One big disappointment on Friday that all along we'd been promised that the results of a new gene therapy trial ongoing in the UK would be presented at the conference.  On Thursday, we got the hint that the results wouldn't be presented after all, and then in the session where the results were to be presented on Friday, the leaders of the study didn't show up or give a presentation at all.  Very frustrating for those who had been waiting with baited breath to hear the findings, but that frustration was overshadowed by really great results from trials of two different drugs manufactured by Vertex, one of which might help Lemon.

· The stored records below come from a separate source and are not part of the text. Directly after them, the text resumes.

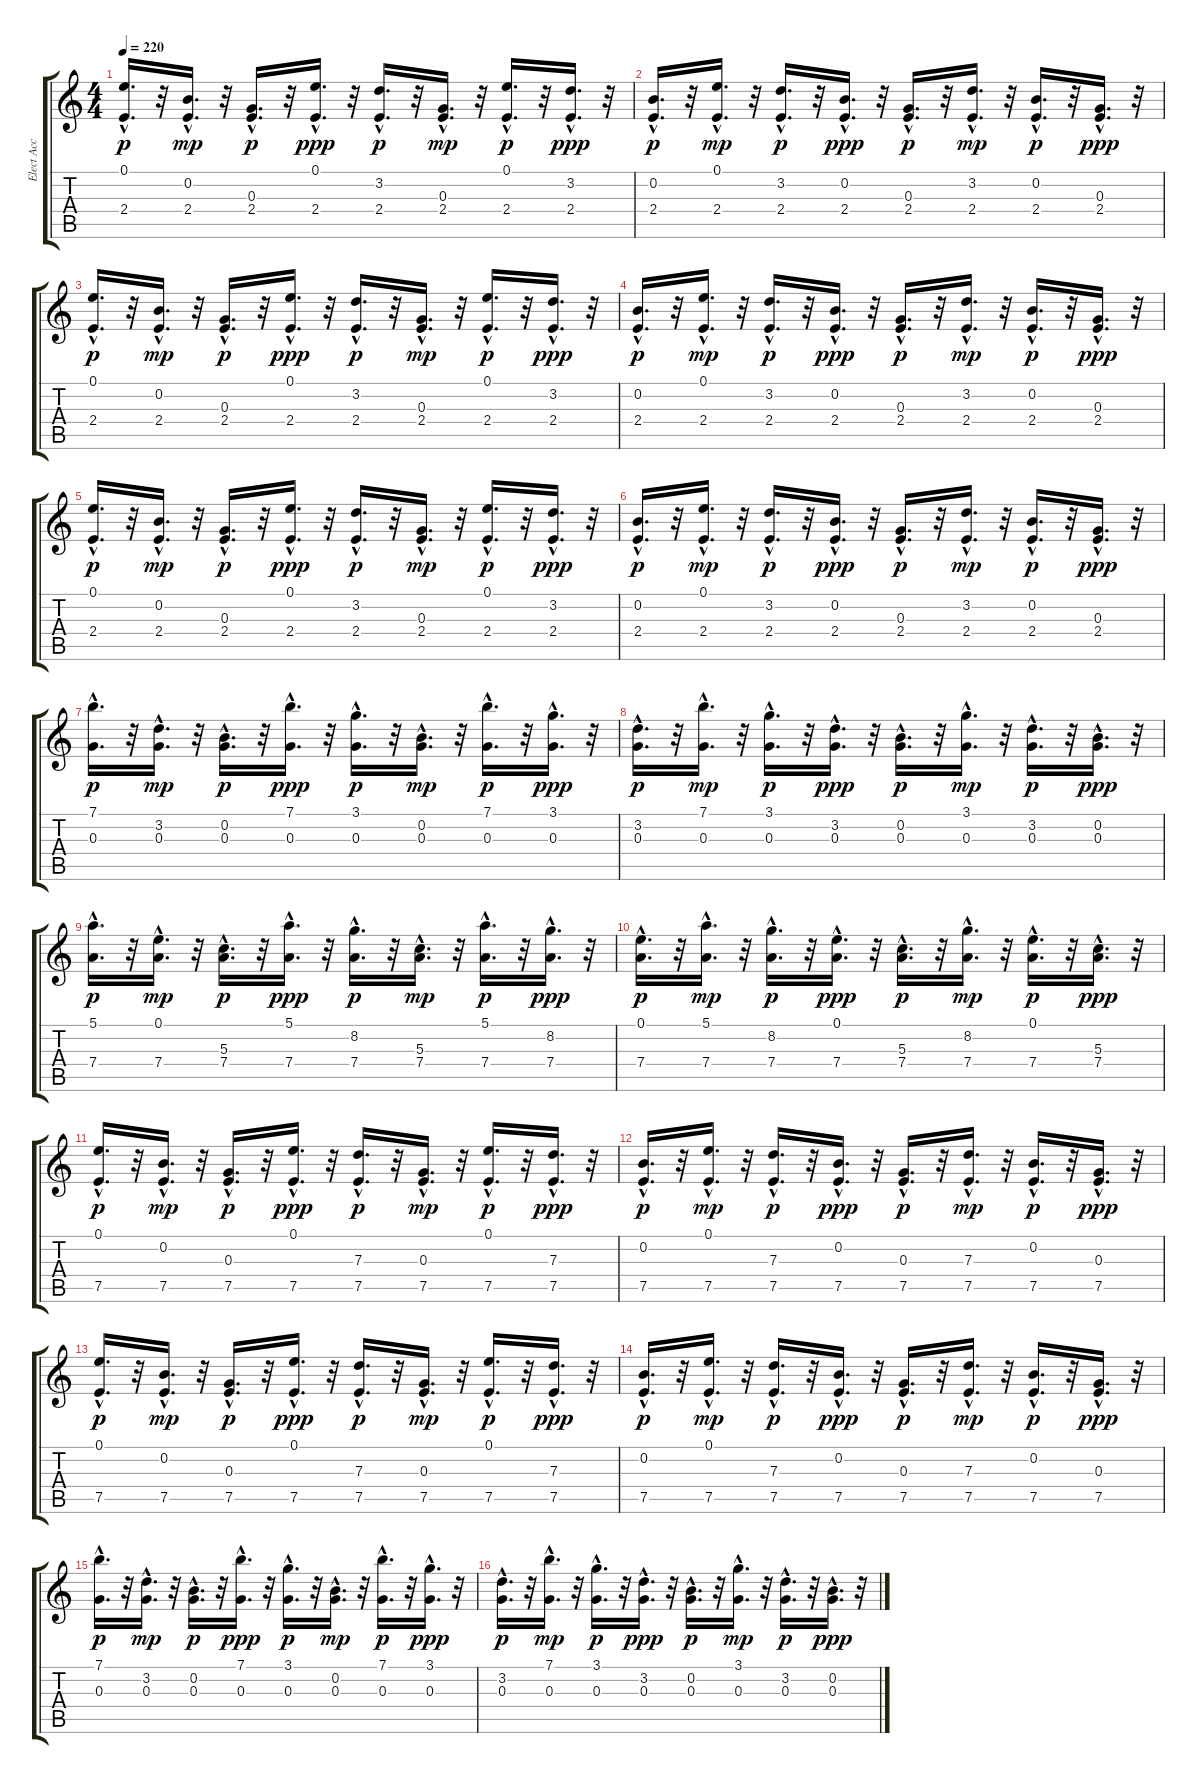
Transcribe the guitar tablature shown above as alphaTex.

\track ("Elect Acc 2" "Elect Acc ") {instrument synthbass2}
\staff {score tabs}
\tuning (E4 B3 G3 D3 A2 E2) {hide}
\ts (4 4)
\tempo 220
\clef g2
\ks c
(0.1{hac} 2.4{hac}).16{d dy p instrument synthbass2} r.32 (0.2{hac} 2.4{hac}).16{d dy mp} r.32 (0.3{hac} 2.4{hac}).16{d dy p volume 2} r.32 (0.1{hac} 2.4{hac}).16{d dy ppp volume 2} r.32 (3.2{hac} 2.4{hac}).16{d dy p volume 3} r.32 (0.3{hac} 2.4{hac}).16{d dy mp volume 3} r.32 (0.1{hac} 2.4{hac}).16{d dy p volume 3} r.32 (3.2{hac} 2.4{hac}).16{d dy ppp volume 3} r.32 |
(0.2{hac} 2.4{hac}).16{d dy p volume 3} r.32 (0.1{hac} 2.4{hac}).16{d dy mp volume 3} r.32 (3.2{hac} 2.4{hac}).16{d dy p volume 3} r.32 (0.2{hac} 2.4{hac}).16{d dy ppp volume 4} r.32 (0.3{hac} 2.4{hac}).16{d dy p volume 4} r.32 (3.2{hac} 2.4{hac}).16{d dy mp} r.32 (0.2{hac} 2.4{hac}).16{d dy p volume 4} r.32 (0.3{hac} 2.4{hac}).16{d dy ppp volume 4} r.32 |
(0.1{hac} 2.4{hac}).16{d dy p volume 4} r.32 (0.2{hac} 2.4{hac}).16{d dy mp volume 4} r.32 (0.3{hac} 2.4{hac}).16{d dy p volume 4} r.32 (0.1{hac} 2.4{hac}).16{d dy ppp} r.32 (3.2{hac} 2.4{hac}).16{d dy p volume 4} r.32 (0.3{hac} 2.4{hac}).16{d dy mp volume 4} r.32 (0.1{hac} 2.4{hac}).16{d dy p volume 5} r.32 (3.2{hac} 2.4{hac}).16{d dy ppp volume 5} r.32 |
(0.2{hac} 2.4{hac}).16{d dy p volume 5} r.32 (0.1{hac} 2.4{hac}).16{d dy mp volume 6} r.32 (3.2{hac} 2.4{hac}).16{d dy p} r.32 (0.2{hac} 2.4{hac}).16{d dy ppp} r.32 (0.3{hac} 2.4{hac}).16{d dy p} r.32 (3.2{hac} 2.4{hac}).16{d dy mp} r.32 (0.2{hac} 2.4{hac}).16{d dy p} r.32 (0.3{hac} 2.4{hac}).16{d dy ppp} r.32 |
(0.1{hac} 2.4{hac}).16{d dy p} r.32 (0.2{hac} 2.4{hac}).16{d dy mp} r.32 (0.3{hac} 2.4{hac}).16{d dy p} r.32 (0.1{hac} 2.4{hac}).16{d dy ppp} r.32 (3.2{hac} 2.4{hac}).16{d dy p} r.32 (0.3{hac} 2.4{hac}).16{d dy mp} r.32 (0.1{hac} 2.4{hac}).16{d dy p} r.32 (3.2{hac} 2.4{hac}).16{d dy ppp} r.32 |
(0.2{hac} 2.4{hac}).16{d dy p} r.32 (0.1{hac} 2.4{hac}).16{d dy mp} r.32 (3.2{hac} 2.4{hac}).16{d dy p} r.32 (0.2{hac} 2.4{hac}).16{d dy ppp} r.32 (0.3{hac} 2.4{hac}).16{d dy p} r.32 (3.2{hac} 2.4{hac}).16{d dy mp} r.32 (0.2{hac} 2.4{hac}).16{d dy p} r.32 (0.3{hac} 2.4{hac}).16{d dy ppp} r.32 |
(7.1{hac} 0.3{hac}).16{d dy p} r.32 (3.2{hac} 0.3{hac}).16{d dy mp} r.32 (0.2{hac} 0.3{hac}).16{d dy p} r.32 (7.1{hac} 0.3{hac}).16{d dy ppp} r.32 (3.1{hac} 0.3{hac}).16{d dy p} r.32 (0.2{hac} 0.3{hac}).16{d dy mp} r.32 (7.1{hac} 0.3{hac}).16{d dy p} r.32 (3.1{hac} 0.3{hac}).16{d dy ppp} r.32 |
(3.2{hac} 0.3{hac}).16{d dy p} r.32 (7.1{hac} 0.3{hac}).16{d dy mp} r.32 (3.1{hac} 0.3{hac}).16{d dy p} r.32 (3.2{hac} 0.3{hac}).16{d dy ppp} r.32 (0.2{hac} 0.3{hac}).16{d dy p} r.32 (3.1{hac} 0.3{hac}).16{d dy mp} r.32 (3.2{hac} 0.3{hac}).16{d dy p} r.32 (0.2{hac} 0.3{hac}).16{d dy ppp} r.32 |
(5.1{hac} 7.4{hac}).16{d dy p} r.32 (0.1{hac} 7.4{hac}).16{d dy mp} r.32 (5.3{hac} 7.4{hac}).16{d dy p} r.32 (5.1{hac} 7.4{hac}).16{d dy ppp} r.32 (8.2{hac} 7.4{hac}).16{d dy p} r.32 (5.3{hac} 7.4{hac}).16{d dy mp} r.32 (5.1{hac} 7.4{hac}).16{d dy p} r.32 (8.2{hac} 7.4{hac}).16{d dy ppp} r.32 |
(0.1{hac} 7.4{hac}).16{d dy p} r.32 (5.1{hac} 7.4{hac}).16{d dy mp} r.32 (8.2{hac} 7.4{hac}).16{d dy p} r.32 (0.1{hac} 7.4{hac}).16{d dy ppp} r.32 (5.3{hac} 7.4{hac}).16{d dy p} r.32 (8.2{hac} 7.4{hac}).16{d dy mp} r.32 (0.1{hac} 7.4{hac}).16{d dy p} r.32 (5.3{hac} 7.4{hac}).16{d dy ppp} r.32 |
(0.1{hac} 7.5{hac}).16{d dy p} r.32 (0.2{hac} 7.5{hac}).16{d dy mp} r.32 (0.3{hac} 7.5{hac}).16{d dy p} r.32 (0.1{hac} 7.5{hac}).16{d dy ppp} r.32 (7.3{hac} 7.5{hac}).16{d dy p} r.32 (0.3{hac} 7.5{hac}).16{d dy mp} r.32 (0.1{hac} 7.5{hac}).16{d dy p} r.32 (7.3{hac} 7.5{hac}).16{d dy ppp} r.32 |
(0.2{hac} 7.5{hac}).16{d dy p} r.32 (0.1{hac} 7.5{hac}).16{d dy mp} r.32 (7.3{hac} 7.5{hac}).16{d dy p} r.32 (0.2{hac} 7.5{hac}).16{d dy ppp} r.32 (0.3{hac} 7.5{hac}).16{d dy p} r.32 (7.3{hac} 7.5{hac}).16{d dy mp} r.32 (0.2{hac} 7.5{hac}).16{d dy p} r.32 (0.3{hac} 7.5{hac}).16{d dy ppp} r.32 |
(0.1{hac} 7.5{hac}).16{d dy p} r.32 (0.2{hac} 7.5{hac}).16{d dy mp} r.32 (0.3{hac} 7.5{hac}).16{d dy p} r.32 (0.1{hac} 7.5{hac}).16{d dy ppp} r.32 (7.3{hac} 7.5{hac}).16{d dy p} r.32 (0.3{hac} 7.5{hac}).16{d dy mp} r.32 (0.1{hac} 7.5{hac}).16{d dy p} r.32 (7.3{hac} 7.5{hac}).16{d dy ppp} r.32 |
(0.2{hac} 7.5{hac}).16{d dy p} r.32 (0.1{hac} 7.5{hac}).16{d dy mp} r.32 (7.3{hac} 7.5{hac}).16{d dy p} r.32 (0.2{hac} 7.5{hac}).16{d dy ppp} r.32 (0.3{hac} 7.5{hac}).16{d dy p} r.32 (7.3{hac} 7.5{hac}).16{d dy mp} r.32 (0.2{hac} 7.5{hac}).16{d dy p} r.32 (0.3{hac} 7.5{hac}).16{d dy ppp} r.32 |
(7.1{hac} 0.3{hac}).16{d dy p} r.32 (3.2{hac} 0.3{hac}).16{d dy mp} r.32 (0.2{hac} 0.3{hac}).16{d dy p} r.32 (7.1{hac} 0.3{hac}).16{d dy ppp} r.32 (3.1{hac} 0.3{hac}).16{d dy p} r.32 (0.2{hac} 0.3{hac}).16{d dy mp} r.32 (7.1{hac} 0.3{hac}).16{d dy p} r.32 (3.1{hac} 0.3{hac}).16{d dy ppp} r.32 |
(3.2{hac} 0.3{hac}).16{d dy p} r.32 (7.1{hac} 0.3{hac}).16{d dy mp} r.32 (3.1{hac} 0.3{hac}).16{d dy p} r.32 (3.2{hac} 0.3{hac}).16{d dy ppp} r.32 (0.2{hac} 0.3{hac}).16{d dy p} r.32 (3.1{hac} 0.3{hac}).16{d dy mp} r.32 (3.2{hac} 0.3{hac}).16{d dy p} r.32 (0.2{hac} 0.3{hac}).16{d dy ppp} r.32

On Saturday morning, I heard the talk that perhaps affected my outlook more than anything else I heard at the meeting.  It was by Dr. Jerry Nick, on an "N-of-1" study design to look at the effects of Kalydeco in people with residual CFTR function.  The basic idea is that, as I mentioned, CF genetics is actually quite complicated.  We don't really know what the impact of a particular mutation in a particular person will be, and even now when we usually know both of a person's CFTR mutations, it's hard to predict from that knowledge alone how the course of their disease will go.  Part of that difficulty arises because the CF mutations are operating the context of the rest of that person's genetic makeup, and a particular person may have other genes that maybe give them a little bit more CFTR activity than you'd predict from their mutations (if they are lucky), or a little less (if they are less lucky). 

So, Dr. Nick started from the premise of saying "Let's care less about genotype (the mutations someone has) and instead just look at function (whether the person has clinical evidence of some CFTR function left).  If the person has evidence of a little CFTR function, let's test Kalydeco and see if it works."  And, lo and behold, Kalydeco does seem to work in at least a subset of patients with some CFTR function left, even those whose mutations aren't on the current "approved" list for the drug.  And, importantly, one of those mutations is one of the ones Lemon has, and when he was diagnosed a key test showed that he probably does have some CFTR function left.  In other words, a drug that's already FDA approved for CF could really help him.  Now, how to get access to it for off label use--but that's a whole different post. 

As a parent, I am so thrilled and relieved and grateful to know that even if CF research stops tomorrow (which, judging from the level of commitment and enthusiasm at the conference, it definitely won't!) there is something out there for Lemon, and probably for a lot more CF patients than are currently taking the drug.  I'm even more excited by the momentum that I saw at the conference--many other drug companies have joined Vertex in the quest to find good drugs that treat the underlying cause of CF, and I am so hopeful that in the next 10 years, drugs will get approved that will help Lemon and everyone else with this terrible disease.  It was fantastic to have the opportunity to meet the researchers, physicians, nurses, respiratory therapists, and other CF parents (including friends I'd only met online before) who are in this fight with us, and to see how determined we all are.  The field has come so very far in the last 25 years, and the future is looking bright.  Thanks so much to all of you who have supported our fundraising efforts for the CF Foundation--this is the research you are paying for and it is fantastic!